La prima sensazione che ho avvertito è stata quella di incredulità. Viene difficile pensare di trovarsi in mezzo ad una pandemia in un contesto sanitario come quello odierno.
Successivamente è sopraggiunto il timore per tutti i miei cari, pensieri su come poterli tenere al sicuro, sapendo che io stesso potevo essere la causa di contagio frequentando un ambiente come quello ospedaliero, che giorno dopo giorno vedeva crescere il numero di pazienti ricoverati per Covid.

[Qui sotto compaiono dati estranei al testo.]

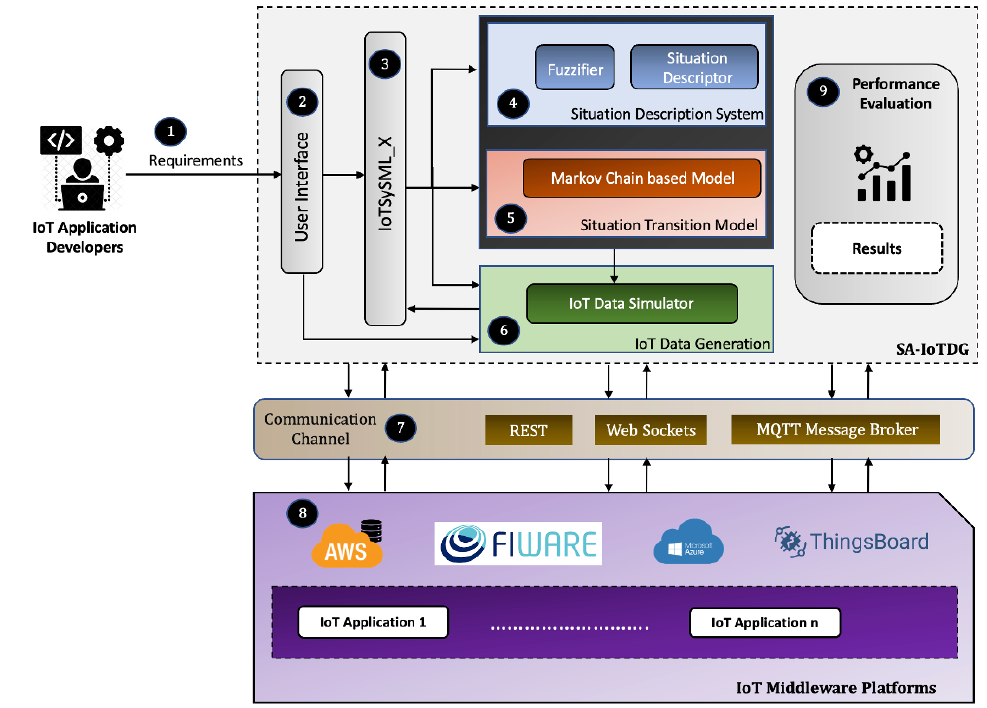
Figure 2. High-level System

Era inoltre forte la preoccupazione per i nostri pazienti oncologici, spesso immunodepressi, quindi a più alto rischio di contagio.
Di certo, nonostante tutte le difficoltà, non è mai venuto meno lo spirito di servizio e la volontà di aiutare il paziente oncologico che presenta già di per sé problematiche importanti, alle quali si aggiungeva pure il timore di un possibile contagio. Di certo tutto è stato fatto, per tutelare la loro salute, affinché potessero proseguire con le terapie.
La gravità dell'esperienza quotidiana ha favorito le dinamiche solidali di gruppo tra i Colleghi oppure si sono palesati evidenti manifestazioni di sconcerto anche patologico (la cosiddetta sindrome del burn-out) in qualcuno dei componenti del gruppo?
La gravità della situazione sanitaria ha consolidato il senso di appartenenza ad un gruppo che è orgoglioso di lavorare per i nostri pazienti a prescindere dalle difficoltà. Ricordo che nel mese di maggio nonostante la carenza di personale dovuta al Covid, con un piccolo gruppo di infermieri siamo riusciti ad effettuare tutte le terapie previste. Nei loro volti si intravedeva la soddisfazione di essere riusciti comunque a svolgere bene il proprio lavoro….
D’altra parte, è innegabile che, in qualche operatore, la paura del contagio e delle sue possibili conseguenze ha causato manifestazioni di ansia che si sono accentuate quando si veniva a conoscenza di colleghi ricoverati o venuti a mancare.
Ti sembra sia cambiato l'atteggiamento della popolazione che si rivolge ai Servizi dalla cosiddetta prima ondata alla seconda?
Certamente durante la prima ondata si avvertiva la solidarietà e vicinanza della popolazione, che avvertiva lo sforzo importante degli operatori sanitari. Queste sensazioni si sono affievolite nel tempo, probabilmente dovute alla consapevolezza di un problema che non poteva essere risolto in un breve periodo.
Avete messo in atto qualche idea originale per facilitare il clima all'interno del Gruppo e verso gli Utenti?
Non parlerei di idee originali, ma piuttosto di determinazione, da parte dell’equipe, di realizzare, con maggior impegno, l’accoglienza al fine di trasmettere sicurezza e fiducia ai pazienti.
Il dottor Comandè rimasto a un certo punto da solo (su un totale di sette medici) durante la cosiddetta “prima ondata”, perché gli altri colleghi erano ammalati a causa del virus, è appena rientrato in Servizio dopo un ricovero ospedaliero dovuto all’infezione da Covid-19.